Bob Chapman was recently named number three CEO in the world. He is very intentional about using his platform to build a better world. Bob’s impact on the world has been massive, and it all centers around learning to care first.
Bob says, “Business could be the most powerful force for good in the world if leaders would embrace the awesome responsibility of leadership. Caring for people and giving them meaning, purpose, and fulfillment through their work is not in disharmony with creating value.”
Listen as Bob breaks down how leaders can embrace the responsibility and create an immediate impact.
Learn more about the PeopleForward Network: www.peopleforwardnetwork.com
Truth You Can Act On
1. How are you giving your people a grounded sense of care?
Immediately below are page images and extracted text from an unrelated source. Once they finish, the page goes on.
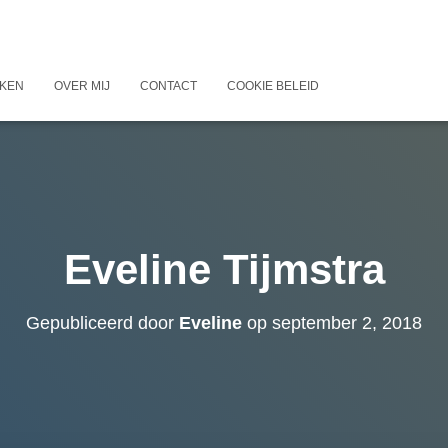
KEN
OVER MIJ
CONTACT
COOKIE BELEID
Eveline Tijmstra
Gepubliceerd door
Eveline
op
september 2, 2018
Bob Champan: “Every leader’s responsibility is to give those people in their span of care a grounded sense of hope for the future. That is your primary responsibility. Whether you’re President of the United States, head of a department, running a company, to look at those people in your span of care as somebody’s precious child has been placed in your care for 40 hours a week and knowing that the way we lead our organizations impacts the way those in our care go home and treat their spouses, their children, and behave in our community. So I believe our responsibility is to care for the people we have the privilege of leading.”
2. Listening Is the Greatest Skill to Impact Change
Bob Champan: “Our focus every day is on our people and recognizing, and creating an environment where they feel valued. Listening to them when they have ideas. There are so many attributes that embody this practice of caring that becomes part of your DNA.”
3. Measure Success by the Way You Touch Lives
Bob Champan: “We impact a lot of people’s lives. Not just the people on a team, but our suppliers, our bankers, our communities. In our world, we have a measure of success, which is money, power, and position. And it really doesn’t matter how you get it, because if you get it, you can write big checks to charity and you feel you’re a good family because you did the greatest act of charity. It’s not the checks we write. It’s the way we treat the people.”